The technology is more expensive and has a higher rate of complications when removing ovaries and ovarian cysts, according to an article on the study in the Wall Street Journal.
In a report published in the same journal last year, similar results were found for robotics surgery for hysterectomies as compared to regular laparoscopic surgery.
“There’s a widespread belief that newer is better but our findings question that. People need to stop and critically analyze whether using this expensive technology will really add any benefit for patients,” Jason D. Wright, lead author of the more recent study, told the Wall Street Journal.
Hospitals also often overplay robotic surgery, marketing words like “state-of-the-art,” “cutting-edge” and “first robots,” although those claims might be unsubstantiated,FierceHealthcare previously reported.
The creator of the da Vinci robot reviewed in the studies–Intuitive Surgical Inc.–told the WSJ that surgeons and patients choose to use it “because it can lead to fewer complications and shorter hospital stays.”

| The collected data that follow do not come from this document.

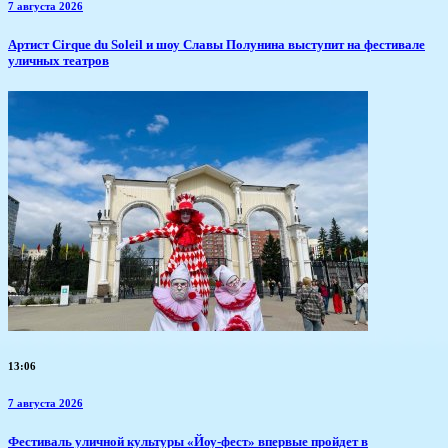
7 августа 2026
Артист Cirque du Soleil и шоу Славы Полунина выступит на фестивале
уличных театров
13:06
7 августа 2026
​Фестиваль уличной культуры «Йоу-фест» впервые пройдет в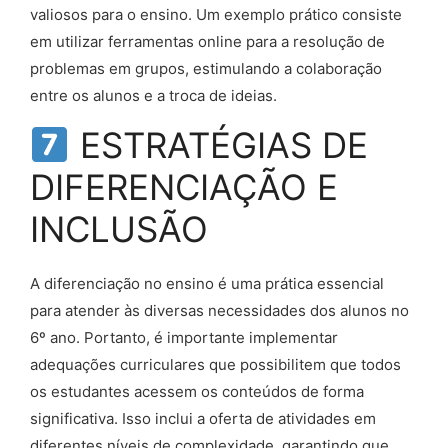
valiosos para o ensino. Um exemplo prático consiste
em utilizar ferramentas online para a resolução de
problemas em grupos, estimulando a colaboração
entre os alunos e a troca de ideias.
ESTRATÉGIAS DE
DIFERENCIAÇÃO E
INCLUSÃO
A diferenciação no ensino é uma prática essencial
para atender às diversas necessidades dos alunos no
6º ano. Portanto, é importante implementar
adequações curriculares que possibilitem que todos
os estudantes acessem os conteúdos de forma
significativa. Isso inclui a oferta de atividades em
diferentes níveis de complexidade, garantindo que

However, sales of the machines have been unstable recently because of concerns about safety and cost-effectiveness, according to the article.
In addition, hospitals that adopt the technology often do so because neighboring facilities also have it. In research published in the journal Healthcare in July, the author’s looked at the data from sales of Intuitive Surgical’s da Vinci robot and found that a hospital whose neighbor had acquired the robot was more likely to also get one.